Global crude oil prices declined by more than five percent during trading on Wednesday, extending recent losses in international energy markets. The decline follows the Iran-US agreement reached in Switzerland, which has eased concerns about supply disruptions. Lower oil prices could affect energy markets, inflation trends, and fuel costs worldwide.
During trading, Brent crude fell to around $73 per barrel, while West Texas Intermediate crude traded near $70 per barrel. UAE Murban crude was reported at approximately $66 per barrel. The sharp decline reflected growing investor confidence in improving stability across key oil-producing regions.

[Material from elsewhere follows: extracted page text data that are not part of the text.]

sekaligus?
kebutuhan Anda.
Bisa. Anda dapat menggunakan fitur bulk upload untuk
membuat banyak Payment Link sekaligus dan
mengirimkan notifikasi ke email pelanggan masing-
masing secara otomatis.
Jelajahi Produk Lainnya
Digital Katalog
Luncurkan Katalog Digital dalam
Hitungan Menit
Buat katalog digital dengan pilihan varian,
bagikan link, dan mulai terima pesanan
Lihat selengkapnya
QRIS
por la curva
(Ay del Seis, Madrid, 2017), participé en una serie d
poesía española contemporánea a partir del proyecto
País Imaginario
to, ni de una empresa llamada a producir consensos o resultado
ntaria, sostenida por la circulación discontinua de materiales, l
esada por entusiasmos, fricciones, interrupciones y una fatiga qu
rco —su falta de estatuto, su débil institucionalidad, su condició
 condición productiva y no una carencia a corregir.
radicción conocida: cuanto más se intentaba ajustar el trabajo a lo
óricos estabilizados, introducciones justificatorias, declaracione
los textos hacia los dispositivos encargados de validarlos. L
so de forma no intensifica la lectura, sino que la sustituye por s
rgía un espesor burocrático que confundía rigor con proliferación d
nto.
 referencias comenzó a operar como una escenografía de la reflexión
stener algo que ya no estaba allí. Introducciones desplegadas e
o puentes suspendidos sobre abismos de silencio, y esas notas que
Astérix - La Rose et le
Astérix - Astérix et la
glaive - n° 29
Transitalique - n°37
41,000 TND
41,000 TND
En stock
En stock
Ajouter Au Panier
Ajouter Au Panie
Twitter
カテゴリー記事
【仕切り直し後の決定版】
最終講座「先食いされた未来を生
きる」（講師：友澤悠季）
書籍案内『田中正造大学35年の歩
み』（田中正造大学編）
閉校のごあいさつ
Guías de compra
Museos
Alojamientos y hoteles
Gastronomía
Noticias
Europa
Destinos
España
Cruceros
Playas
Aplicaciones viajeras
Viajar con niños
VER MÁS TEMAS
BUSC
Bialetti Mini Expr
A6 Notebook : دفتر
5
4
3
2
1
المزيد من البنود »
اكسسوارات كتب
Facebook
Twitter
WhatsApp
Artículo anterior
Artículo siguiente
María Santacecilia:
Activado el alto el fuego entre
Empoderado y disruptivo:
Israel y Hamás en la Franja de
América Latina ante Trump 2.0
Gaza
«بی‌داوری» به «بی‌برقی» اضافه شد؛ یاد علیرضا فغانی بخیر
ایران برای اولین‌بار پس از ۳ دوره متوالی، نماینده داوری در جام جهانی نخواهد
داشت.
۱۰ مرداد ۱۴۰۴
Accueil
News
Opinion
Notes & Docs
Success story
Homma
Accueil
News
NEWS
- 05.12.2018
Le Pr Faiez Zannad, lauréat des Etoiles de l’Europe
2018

Market sentiment has improved since the agreement between Iran and the United States reduced fears of escalating tensions in the Middle East. Traders have responded positively to signs of diplomatic progress, which could help maintain uninterrupted energy supplies through critical shipping routes.
Oil prices had surged in previous weeks amid concerns over regional conflict and potential disruptions in the Strait of Hormuz. However, the recent diplomatic breakthrough has shifted market expectations, prompting investors to reassess risk premiums that had been built into crude prices.
Analysts say future price movements will depend on the implementation of the agreement and broader developments in global energy markets. For now, the continued decline in crude prices signals easing geopolitical concerns and improved confidence among market participants.